Este nuevo año aprendí:
...que los violentos tienen nombre y apellido...
...que dentro de uno hay algo más que uno...
...que no quisiera morirme sin trascender...
... que los amigos parten a veces sin despedirlos...
... que cada día que se nos regala es un regalo de Dios...
... que en este país LA VIDA NO TIENE PRECIO...
... que cada abrazo que doy me alarga la vida...

Y me adopto

Decidí que la incorporaría de plástico, pero no por ello la considere poca cosa. Lo cierto es que entro a mi vida y acomodo mi sonrisa desde su llegada, pero además la fue incrementando. Es el motivo de alegría desbordante y carcajada permanente cuando me acuerdo.
Estaba un domingo tranquila en casa, esos domingos que cuando Alberto viene y los chicos no están, pasa tranquilo y sin prisa. De repente, mi sensación fue espantosa, con la banana, se fue. ¡Se fue !
Creí que se me había enterrado en la faringe, exigí radiografías, no la encuentro, no la veo, despreocúpese. Saldrá. Pero, la duda ...
Por suerte, buscándola arrodillada frente al inodoro y con un cepillo de dientes en desuso en la mano haciendo de palito buscador, en cinco días, apareció.
Continué por la vida, mostrándola al sonreír despreocupadamente, cuando de repente regresé sola.
Caminaba por la subida de calle Salta, todavía disfrutando el sándwich, cuando me acorde que la había dejado sobre la mesa del bar.
Y pensé, llego y llamo y…
¿Cómo digo? ¿Me la olvidé...?, ¿se me cayó...? ¡Ma sí,la pido y listo! ¡Que la busquen…!
No, mejor no la pido... Pensaba: igual me duro bastante por lo que costó.
Entre carcajada y carcajada llegue a la oficina y de panza en el piso les conté a July y a Lili que estaban allí, ellas lloraban de la risa junto conmigo.
Hasta me caían las lágrimas al explicarlo.
Llamé al bar, y ¡la encontraron!.
La sacaron de la basura y bien lavada, volvió a mi eterna sonrisa.

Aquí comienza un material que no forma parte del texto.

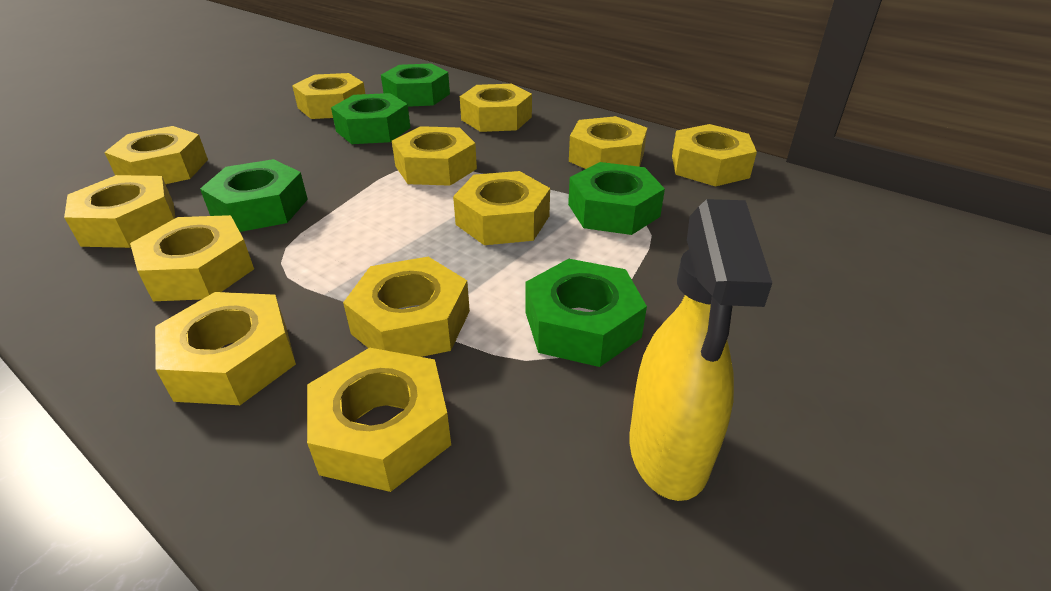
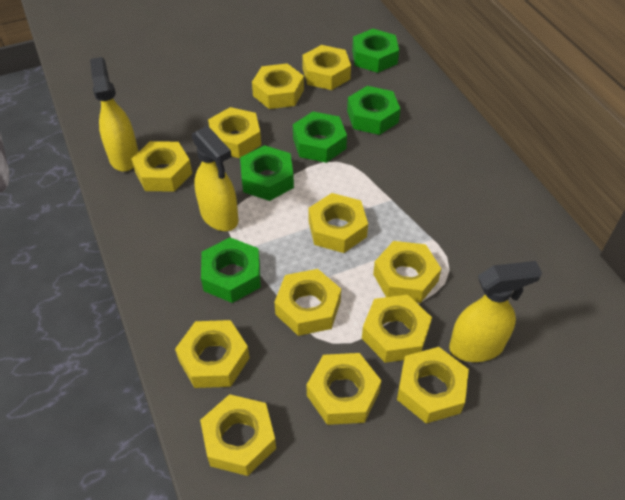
yellow spray bottle: 1 -> 3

Con el tiempo..., y cuando lo contábamos como anécdota, hacía que todos se olvidaran por unos minutos del diario pasar y sufrir y nos llenaba el alma de carcajadas.

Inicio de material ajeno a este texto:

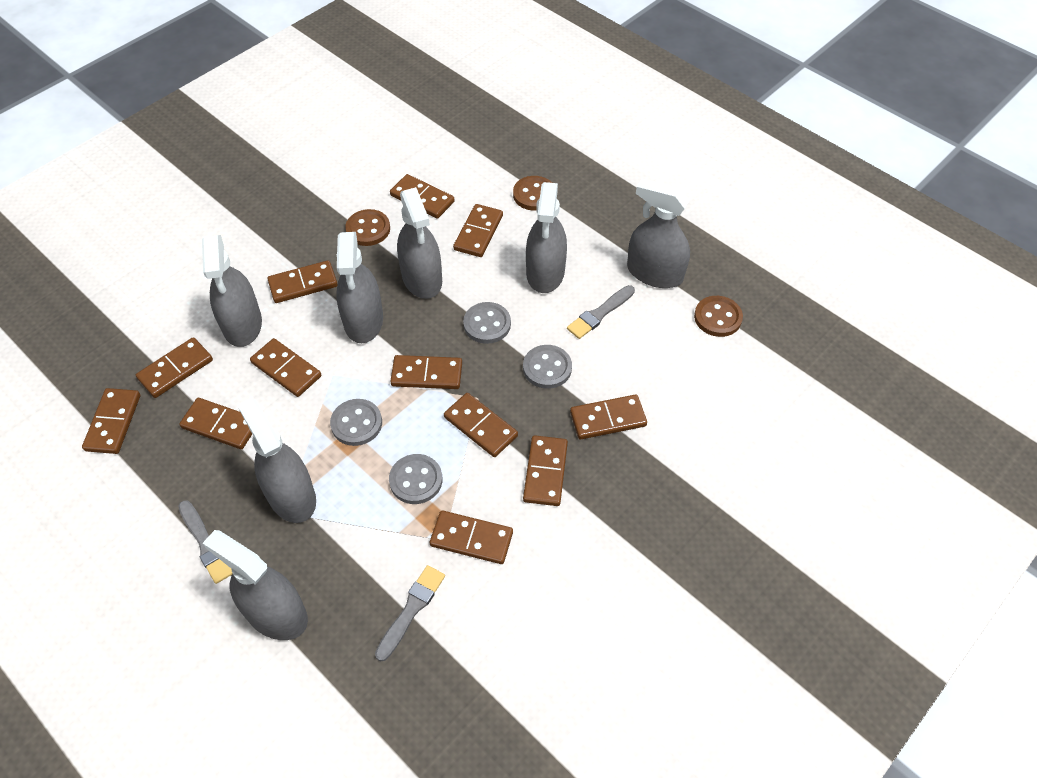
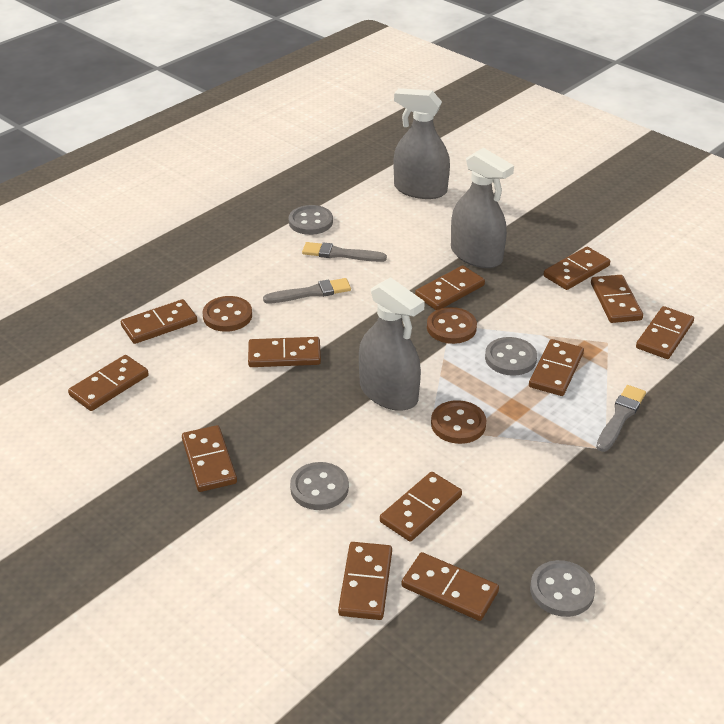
grey spray bottle: 7 -> 3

Después de un tiempo anduve preguntando en casa si alguien la había visto. Las expresiones de asco cuando estaba afuera, eran terribles.
Desapareció.
Pasaron seis u ocho meses, ya me había acostumbrado a vivir sin ella. Sonreía del otro lado. Sentía su ausencia.
Y bueno, pensaba, cumplió su ciclo, ¡por lo que me costó!.

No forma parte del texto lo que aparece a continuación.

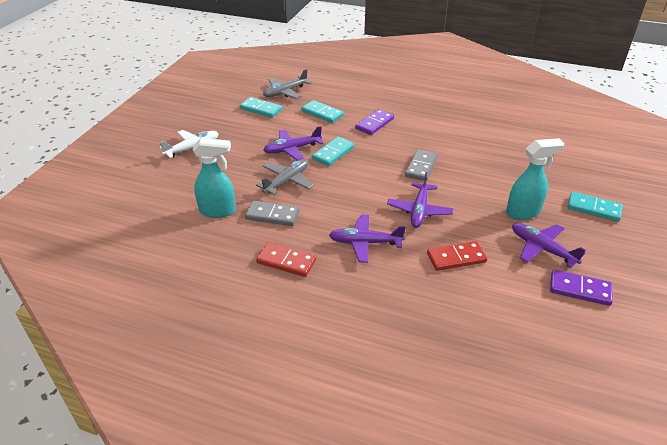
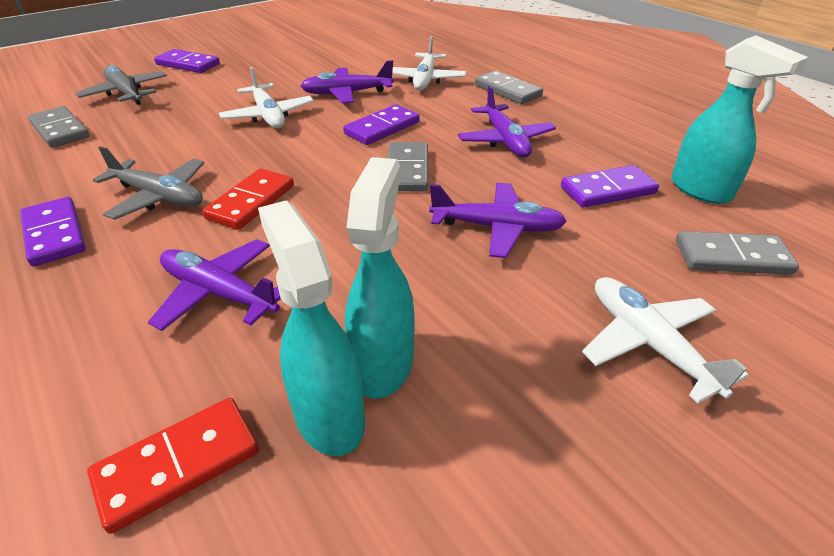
grey domino: 2 -> 4
purple domino: 2 -> 4
turquoise domino: 4 -> 0
turquoise spray bottle: 2 -> 3
white plane: 1 -> 3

A todo esto consulte por su reemplazo y me dijeron mil quinientos. Y dije ¡por ahora no!
Aprendí a extrañarla y valorarla y por momentos a desearla.
Me fui a verlo a Alberto a Neuquén, unas mini vacaciones, re cansada.
La pase bárbaro, llegó la partida y dentro del portatrajes un número de la tintorería la acompañaba. Me acuerdo como si fuera hoy, el 614. No me pregunten cómo. Ni en qué momento.
Pero estaba.
Intacta. Entera y allí.
Cuando me doy cuenta que la tengo la considero ya que no deja de traerme a la mente una amplia sonrisa y hasta carcajadas de recuerdos.
Realmente
Ella ahabía decidido permanecer.
Ella me había adoptado.

GABY 6/5/2005.
Pequeñas anécdotas de la vida cotidiana.